Zakaib reached no decision in a year and a half, and Schmalhorst moved to release the funds in escrow.

Six days after she filed the motion, the Ransons received a copy of an order from Zakaib awarding them $3,500 for filing the original complaint. The order provided $76,500 for Workman, plus all the expenses she claimed.

Zakaib revised the order in 2009, with the same result, and Schmalhorst appealed.

"Savilla and her legal counsel consistently acted adverse to Eugenia Moschgat's interest and potential recovery and in fact diminished the value of her claim," the Ransons wrote.

"The personal representative of an estate acting in a fiduciary capacity has a duty to manage the estate under his control to the advantage of those interested in it and to act on their behalf," they wrote.

"Instead, Ms. Moschgat received just the opposite," they wrote.

They wrote that Workman recovered fees of $63,333 and expenses of $10,529.64 from a settlement with the city. They wrote that Zakaib ordered duplicate payment of expenses Workman recovered from the settlement with the city.

"Full information was consistently provided by the Workman firm to Ms. Moschgat, and her interests were vigorously protected," ReBrook replied.

He wrote that she received a fair share of the proceeds of the settlement with the city. He wrote that the Ransons did an end run around Savilla by entering into a secret settlement with Speedway, in an amount far less than the value of the case.

He claimed the settlement constituted legal malpractice.

He wrote that the Workman firm "spent an enormous amount of time and money representing the interests of all of the potential beneficiaries."

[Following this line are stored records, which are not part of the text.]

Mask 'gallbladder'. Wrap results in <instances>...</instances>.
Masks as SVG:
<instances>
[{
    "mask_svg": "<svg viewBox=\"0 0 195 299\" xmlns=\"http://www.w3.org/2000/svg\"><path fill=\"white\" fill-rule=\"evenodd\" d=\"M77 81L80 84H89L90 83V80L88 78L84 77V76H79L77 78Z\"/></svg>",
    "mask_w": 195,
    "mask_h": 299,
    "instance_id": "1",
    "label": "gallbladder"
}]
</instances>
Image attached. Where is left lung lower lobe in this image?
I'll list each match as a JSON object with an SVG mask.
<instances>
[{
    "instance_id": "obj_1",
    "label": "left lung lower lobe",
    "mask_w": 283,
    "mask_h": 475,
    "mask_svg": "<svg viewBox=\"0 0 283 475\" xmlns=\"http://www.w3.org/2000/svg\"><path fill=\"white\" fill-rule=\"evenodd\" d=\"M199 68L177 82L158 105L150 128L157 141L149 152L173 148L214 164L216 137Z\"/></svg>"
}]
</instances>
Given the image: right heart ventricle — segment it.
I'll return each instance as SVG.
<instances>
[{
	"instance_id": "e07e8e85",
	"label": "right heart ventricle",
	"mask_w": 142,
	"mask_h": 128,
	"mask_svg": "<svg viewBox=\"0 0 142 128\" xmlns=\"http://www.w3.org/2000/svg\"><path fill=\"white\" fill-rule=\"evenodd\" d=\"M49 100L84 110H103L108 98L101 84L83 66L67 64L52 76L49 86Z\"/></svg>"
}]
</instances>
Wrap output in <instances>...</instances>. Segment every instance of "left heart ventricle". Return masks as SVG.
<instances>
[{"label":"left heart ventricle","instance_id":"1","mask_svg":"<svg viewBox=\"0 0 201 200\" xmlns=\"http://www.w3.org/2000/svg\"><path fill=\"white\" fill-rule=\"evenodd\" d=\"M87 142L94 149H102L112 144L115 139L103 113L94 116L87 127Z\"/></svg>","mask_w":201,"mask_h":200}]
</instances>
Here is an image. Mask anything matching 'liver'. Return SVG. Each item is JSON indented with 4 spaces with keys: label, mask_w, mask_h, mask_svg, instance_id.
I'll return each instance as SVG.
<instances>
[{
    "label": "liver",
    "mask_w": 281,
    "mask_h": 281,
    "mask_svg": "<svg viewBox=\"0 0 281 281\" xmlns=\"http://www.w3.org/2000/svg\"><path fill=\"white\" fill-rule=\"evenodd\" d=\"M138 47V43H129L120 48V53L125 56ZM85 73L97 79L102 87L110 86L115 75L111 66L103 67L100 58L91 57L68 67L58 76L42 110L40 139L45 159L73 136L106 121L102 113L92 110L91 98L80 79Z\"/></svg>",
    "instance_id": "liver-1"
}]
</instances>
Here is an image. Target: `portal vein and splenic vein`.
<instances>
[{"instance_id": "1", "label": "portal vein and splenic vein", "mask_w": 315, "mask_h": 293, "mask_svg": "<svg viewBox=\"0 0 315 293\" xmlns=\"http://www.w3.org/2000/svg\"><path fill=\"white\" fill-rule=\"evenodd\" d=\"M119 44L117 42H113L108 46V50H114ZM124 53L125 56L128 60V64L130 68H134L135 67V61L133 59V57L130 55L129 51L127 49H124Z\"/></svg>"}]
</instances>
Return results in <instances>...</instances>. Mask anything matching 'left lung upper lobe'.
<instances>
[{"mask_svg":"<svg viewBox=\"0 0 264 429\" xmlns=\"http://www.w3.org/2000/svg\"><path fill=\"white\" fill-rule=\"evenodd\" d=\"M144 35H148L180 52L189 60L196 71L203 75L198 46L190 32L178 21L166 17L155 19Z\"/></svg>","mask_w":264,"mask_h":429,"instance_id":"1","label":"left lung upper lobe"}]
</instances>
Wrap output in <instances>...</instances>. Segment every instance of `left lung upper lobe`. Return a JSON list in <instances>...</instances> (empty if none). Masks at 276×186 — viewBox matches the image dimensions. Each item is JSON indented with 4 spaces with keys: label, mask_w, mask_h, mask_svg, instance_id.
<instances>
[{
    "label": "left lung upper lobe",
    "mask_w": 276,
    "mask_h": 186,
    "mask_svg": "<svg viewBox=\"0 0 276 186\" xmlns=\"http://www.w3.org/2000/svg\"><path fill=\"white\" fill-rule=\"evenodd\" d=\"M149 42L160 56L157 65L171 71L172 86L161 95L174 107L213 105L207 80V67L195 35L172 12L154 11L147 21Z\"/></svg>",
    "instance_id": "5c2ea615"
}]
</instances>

He wrote that any allegation that Workman harmed Schmalhorst's claim was absurd.

"It is not this Court's job to determine the appropriate division of attorney's fees," he wrote. "Had the Ranson Firm just stayed out of this litigation and let the administratix and counsel for the estate do their job, Ms. Moschgat would have received a significantly more favorable settlement.

"The circuit court provided adequate compensation to the Ranson Firm for the extremely brief and limited time it represented the estate."

Workman won a 12-year term on the Supreme Court of Appeals in 2008.